What to do — If a record holds a picture, leave the picture out, but write out everything else exactly.
▼
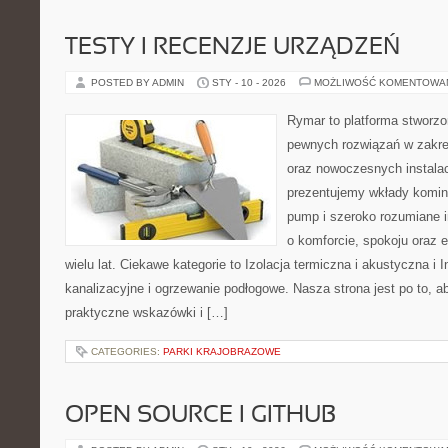
TESTY I RECENZJE URZĄDZEŃ
POSTED BY ADMIN
STY - 10 - 2026
MOŻLIWOŚĆ KOMENTOWA
Rymar to platforma stworzo
pewnych rozwiązań w zakre
oraz nowoczesnych instalac
prezentujemy wkłady komin
pump i szeroko rozumiane i
o komforcie, spokoju oraz 
wielu lat. Ciekawe kategorie to Izolacja termiczna i akustyczna i 
kanalizacyjne i ogrzewanie podłogowe. Nasza strona jest po to, 
praktyczne wskazówki i […]
CATEGORIES:
PARKI KRAJOBRAZOWE
OPEN SOURCE I GITHUB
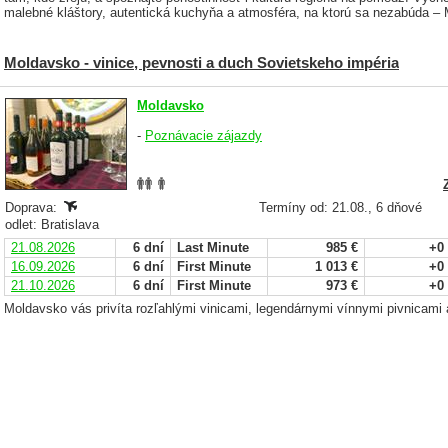
malebné kláštory, autentická kuchyňa a atmosféra, na ktorú sa nezabúda – 
Moldavsko - vinice, pevnosti a duch Sovietskeho impéria
Moldavsko
-
Poznávacie zájazdy
Doprava:
Termíny od: 21.08., 6 dňové
odlet: Bratislava
21.08.2026
6 dní
Last Minute
985 €
+0
16.09.2026
6 dní
First Minute
1 013 €
+0
21.10.2026
6 dní
First Minute
973 €
+0
Moldavsko vás privíta rozľahlými vinicami, legendárnymi vínnymi pivnicami 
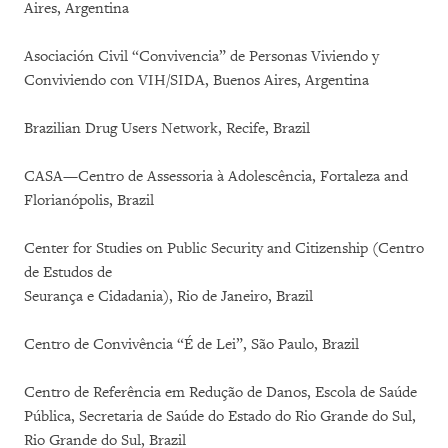
Aires, Argentina
Asociación Civil “Convivencia” de Personas Viviendo y
Conviviendo con VIH/SIDA, Buenos Aires, Argentina
Brazilian Drug Users Network, Recife, Brazil
CASA—Centro de Assessoria à Adolescência, Fortaleza and
Florianópolis, Brazil
Center for Studies on Public Security and Citizenship (Centro
de Estudos de
Seurança e Cidadania), Rio de Janeiro, Brazil
Centro de Convivência “É de Lei”, São Paulo, Brazil
Centro de Referência em Redução de Danos, Escola de Saúde
Pública, Secretaria de Saúde do Estado do Rio Grande do Sul,
Rio Grande do Sul, Brazil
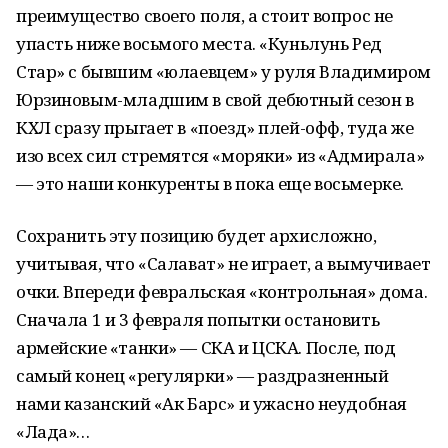
преимущество своего поля, а стоит вопрос не
упасть ниже восьмого места. «Куньлунь Ред
Стар» с бывшим «юлаевцем» у руля Владимиром
Юрзиновым-младшим в свой дебютный сезон в
КХЛ сразу прыгает в «поезд» плей-офф, туда же
изо всех сил стремятся «моряки» из «Адмирала»
— это наши конкуренты в пока еще восьмерке.
Сохранить эту позицию будет архисложно,
учитывая, что «Салават» не играет, а вымучивает
очки. Впереди февральская «контрольная» дома.
Сначала 1 и 3 февраля попытки остановить
армейские «танки» — СКА и ЦСКА. После, под
самый конец «регулярки» — раздразненный
нами казанский «Ак Барс» и ужасно неудобная
«Лада»…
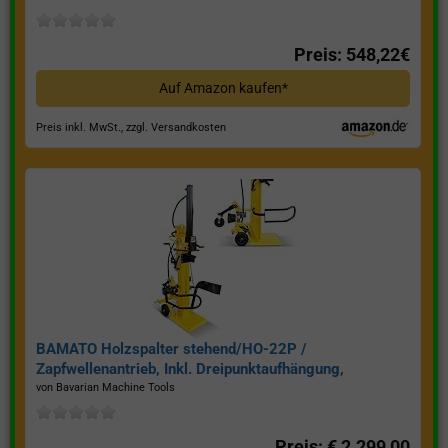
Preis: 548,22€
Auf Amazon kaufen*
Preis inkl. MwSt., zzgl. Versandkosten
BAMATO Holzspalter stehend/HO-22P /
Zapfwellenantrieb, Inkl. Dreipunktaufhängung,
Spaltkraft 22 Tonnen*
von Bavarian Machine Tools
Preis: € 2.299,00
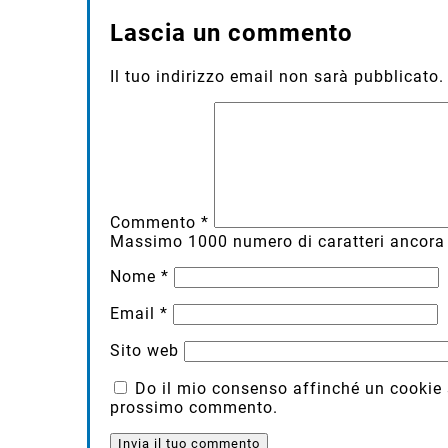
Lascia un commento
Il tuo indirizzo email non sarà pubblicato.
Commento
*
Massimo
1000
numero di caratteri ancora 
Nome
*
Email
*
Sito web
Do il mio consenso affinché un cookie sa
prossimo commento.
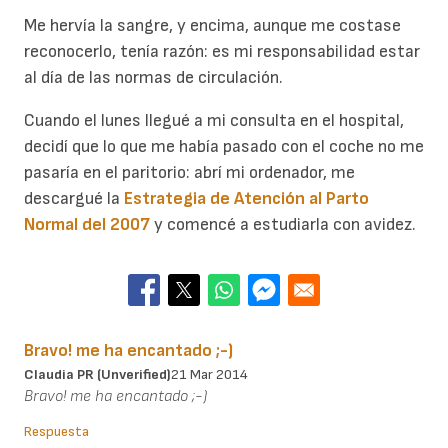
Me hervía la sangre, y encima, aunque me costase
reconocerlo, tenía razón: es mi responsabilidad estar
al día de las normas de circulación.
Cuando el lunes llegué a mi consulta en el hospital,
decidí que lo que me había pasado con el coche no me
pasaría en el paritorio: abrí mi ordenador, me
descargué la
Estrategia de Atención al Parto
Normal del 2007
y comencé a estudiarla con avidez.
Bravo! me ha encantado ;-)
Claudia PR (unverified)
21 Mar 2014
Bravo! me ha encantado ;-)
Respuesta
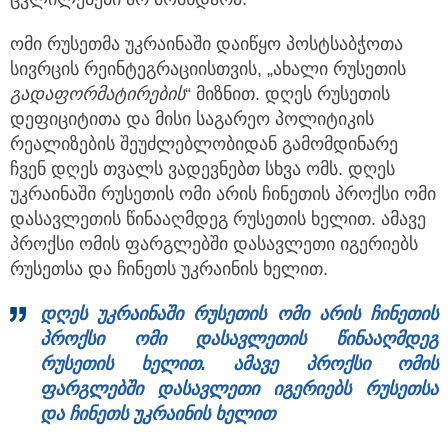
ომი რუსეთმა უკრაინაში დაიწყო პოსტსაბჭოთა
სივრცის რეინტეგრაციისთვის, „ახალი რუსეთის
გადაფორმატირების
“ მიზნით. დღეს რუსეთის
დეფიციტითა და მისი საგარეო პოლიტიკის
რეალიზების შეუძლებლობიდან გამომდინარე
ჩვენ დღეს თვალს ვადევნებთ სხვა ომს. დღეს
უკრაინაში რუსეთის ომი არის ჩინეთის პროქსი ომი
დასავლეთის წინააღმდეგ რუსეთის ხელით. ამავე
პროქსი ომის ფარგლებში დასავლეთი იგერიებს
რუსეთსა და ჩინეთს უკრაინის ხელით.
დღეს უკრაინაში რუსეთის ომი არის ჩინეთის
პროქსი ომი დასავლეთის წინააღმდეგ
რუსეთის ხელით. ამავე პროქსი ომის
ფარგლებში დასავლეთი იგერიებს რუსეთსა
და ჩინეთს უკრაინის ხელით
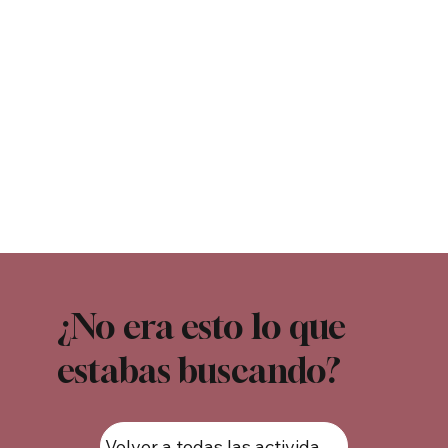
¿No era esto lo que
estabas buscando?
Volver a todas las actividades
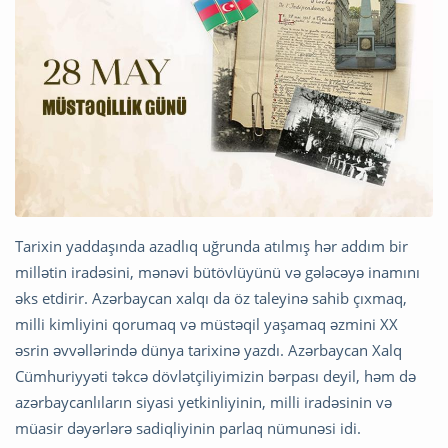
Tarixin yaddaşında azadlıq uğrunda atılmış hər addım bir
millətin iradəsini, mənəvi bütövlüyünü və gələcəyə inamını
əks etdirir. Azərbaycan xalqı da öz taleyinə sahib çıxmaq,
milli kimliyini qorumaq və müstəqil yaşamaq əzmini XX
əsrin əvvəllərində dünya tarixinə yazdı. Azərbaycan Xalq
Cümhuriyyəti təkcə dövlətçiliyimizin bərpası deyil, həm də
azərbaycanlıların siyasi yetkinliyinin, milli iradəsinin və
müasir dəyərlərə sadiqliyinin parlaq nümunəsi idi.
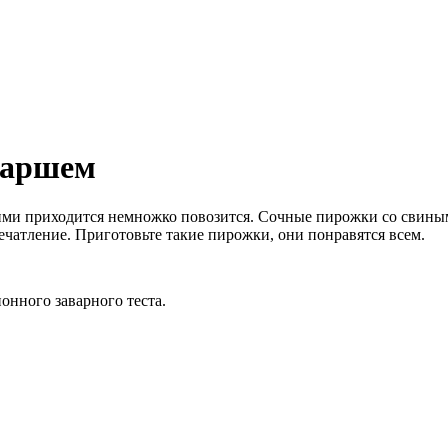
фаршем
ми приходится немножко повозится. Сочные пирожки со свиным 
чатление. Приготовьте такие пирожки, они понравятся всем.
онного заварного теста.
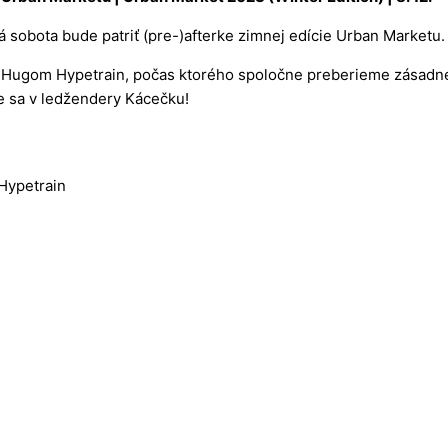
á sobota bude patriť
(pre-)afterke zimnej edície Urban Marketu
 Hugom Hypetrain, počas ktorého spoločne preberieme zásadné
e sa v ledžendery Kácečku!
Hypetrain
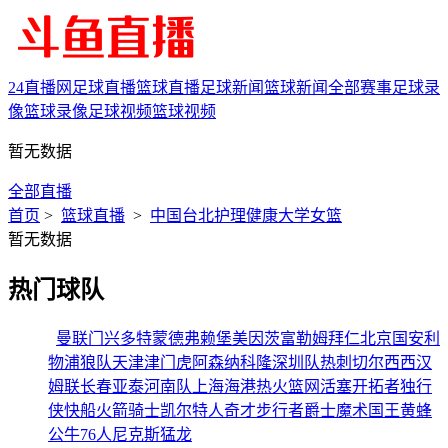
24直播网
足球直播
篮球直播
足球新闻
篮球新闻
全部赛事
足球录
像
篮球录像
足球视频
篮球视频
暂无数据
全部直播
首页
>
篮球直播
>
中国台北护理健康大学女篮
暂无数据
热门球队
曼联
门兴
多特蒙德
弗赖堡
美因茨
富勒姆
拜仁
北京国安
利
物浦
狼队
天津津门虎
阿森纳
科隆
深圳队
热刺
切尔西
西汉
姆联
长春亚泰
河南队
上海海港
热火
篮网
活塞
开拓者
独行
侠
快船
火箭
骑士
凯尔特人
奇才
步行者
爵士
魔术
国王
黄蜂
公牛
76人
尼克斯
猛龙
▲
Finished task —
TESTY I RECENZJE URZĄDZEŃ
POSTED BY ADMIN
STY - 10 - 2026
MOŻLIWOŚĆ KOMENTOWA
Rymar to platforma stworzo
pewnych rozwiązań w zakre
oraz nowoczesnych instalac
prezentujemy wkłady komin
pump i szeroko rozumiane i
o komforcie, spokoju oraz 
wielu lat. Ciekawe kategorie to Izolacja termiczna i akustyczna i 
kanalizacyjne i ogrzewanie podłogowe. Nasza strona jest po to, 
praktyczne wskazówki i […]
CATEGORIES:
PARKI KRAJOBRAZOWE
OPEN SOURCE I GITHUB
malebné kláštory, autentická kuchyňa a atmosféra, na ktorú sa nezabúda – 
Moldavsko - vinice, pevnosti a duch Sovietskeho impéria
Moldavsko
-
Poznávacie zájazdy
Doprava:
Termíny od: 21.08., 6 dňové
odlet: Bratislava
21.08.2026
6 dní
Last Minute
985 €
+0
16.09.2026
6 dní
First Minute
1 013 €
+0
21.10.2026
6 dní
First Minute
973 €
+0
Moldavsko vás privíta rozľahlými vinicami, legendárnymi vínnymi pivnicami 
Aires, Argentina
Asociación Civil “Convivencia” de Personas Viviendo y
Conviviendo con VIH/SIDA, Buenos Aires, Argentina
Brazilian Drug Users Network, Recife, Brazil
CASA—Centro de Assessoria à Adolescência, Fortaleza and
Florianópolis, Brazil
Center for Studies on Public Security and Citizenship (Centro
de Estudos de
Seurança e Cidadania), Rio de Janeiro, Brazil
Centro de Convivência “É de Lei”, São Paulo, Brazil
Centro de Referência em Redução de Danos, Escola de Saúde
Pública, Secretaria de Saúde do Estado do Rio Grande do Sul,
Rio Grande do Sul, Brazil
преимущество своего поля, а стоит вопрос не
упасть ниже восьмого места. «Куньлунь Ред
Стар» с бывшим «юлаевцем» у руля Владимиром
Юрзиновым-младшим в свой дебютный сезон в
КХЛ сразу прыгает в «поезд» плей-офф, туда же
изо всех сил стремятся «моряки» из «Адмирала»
— это наши конкуренты в пока еще восьмерке.
Сохранить эту позицию будет архисложно,
учитывая, что «Салават» не играет, а вымучивает
очки. Впереди февральская «контрольная» дома.
Сначала 1 и 3 февраля попытки остановить
армейские «танки» — СКА и ЦСКА. После, под
самый конец «регулярки» — раздразненный
нами казанский «Ак Барс» и ужасно неудобная
«Лада»…
Preis: 548,22€
Auf Amazon kaufen*
Preis inkl. MwSt., zzgl. Versandkosten
BAMATO Holzspalter stehend/HO-22P /
Zapfwellenantrieb, Inkl. Dreipunktaufhängung,
Spaltkraft 22 Tonnen*
von Bavarian Machine Tools
Preis: € 2.299,00
Lascia un commento
Il tuo indirizzo email non sarà pubblicato.
Commento
*
Massimo
1000
numero di caratteri ancora 
Nome
*
Email
*
Sito web
Do il mio consenso affinché un cookie sa
prossimo commento.
Me hervía la sangre, y encima, aunque me costase
reconocerlo, tenía razón: es mi responsabilidad estar
al día de las normas de circulación.
Cuando el lunes llegué a mi consulta en el hospital,
decidí que lo que me había pasado con el coche no me
pasaría en el paritorio: abrí mi ordenador, me
descargué la
Estrategia de Atención al Parto
Normal del 2007
y comencé a estudiarla con avidez.
Bravo! me ha encantado ;-)
Claudia PR (unverified)
21 Mar 2014
Bravo! me ha encantado ;-)
Respuesta
ომი რუსეთმა უკრაინაში დაიწყო პოსტსაბჭოთა
სივრცის რეინტეგრაციისთვის, „ახალი რუსეთის
გადაფორმატირების
“ მიზნით. დღეს რუსეთის
დეფიციტითა და მისი საგარეო პოლიტიკის
რეალიზების შეუძლებლობიდან გამომდინარე
ჩვენ დღეს თვალს ვადევნებთ სხვა ომს. დღეს
უკრაინაში რუსეთის ომი არის ჩინეთის პროქსი ომი
დასავლეთის წინააღმდეგ რუსეთის ხელით. ამავე
პროქსი ომის ფარგლებში დასავლეთი იგერიებს
რუსეთსა და ჩინეთს უკრაინის ხელით.
დღეს უკრაინაში რუსეთის ომი არის ჩინეთის
პროქსი ომი დასავლეთის წინააღმდეგ
რუსეთის ხელით. ამავე პროქსი ომის
ფარგლებში დასავლეთი იგერიებს რუსეთსა
და ჩინეთს უკრაინის ხელით
¿No era esto lo que
estabas buscando?
Volver a todas las actividades
Tarixin yaddaşında azadlıq uğrunda atılmış hər addım bir
millətin iradəsini, mənəvi bütövlüyünü və gələcəyə inamını
əks etdirir. Azərbaycan xalqı da öz taleyinə sahib çıxmaq,
milli kimliyini qorumaq və müstəqil yaşamaq əzmini XX
əsrin əvvəllərində dünya tarixinə yazdı. Azərbaycan Xalq
Cümhuriyyəti təkcə dövlətçiliyimizin bərpası deyil, həm də
azərbaycanlıların siyasi yetkinliyinin, milli iradəsinin və
müasir dəyərlərə sadiqliyinin parlaq nümunəsi idi.
фаршем
ми приходится немножко повозится. Сочные пирожки со свиным 
чатление. Приготовьте такие пирожки, они понравятся всем.
онного заварного теста.
á sobota bude patriť
(pre-)afterke zimnej edície Urban Marketu
 Hugom Hypetrain, počas ktorého spoločne preberieme zásadné
e sa v ledžendery Kácečku!
Hypetrain
24直播网
足球直播
篮球直播
足球新闻
篮球新闻
全部赛事
足球录
像
篮球录像
足球视频
篮球视频
暂无数据
全部直播
首页
>
篮球直播
>
中国台北护理健康大学女篮
暂无数据
热门球队
曼联
门兴
多特蒙德
弗赖堡
美因茨
富勒姆
拜仁
北京国安
利
物浦
狼队
天津津门虎
阿森纳
科隆
深圳队
热刺
切尔西
西汉
姆联
长春亚泰
河南队
上海海港
热火
篮网
活塞
开拓者
独行
侠
快船
火箭
骑士
凯尔特人
奇才
步行者
爵士
魔术
国王
黄蜂
公牛
76人
尼克斯
猛龙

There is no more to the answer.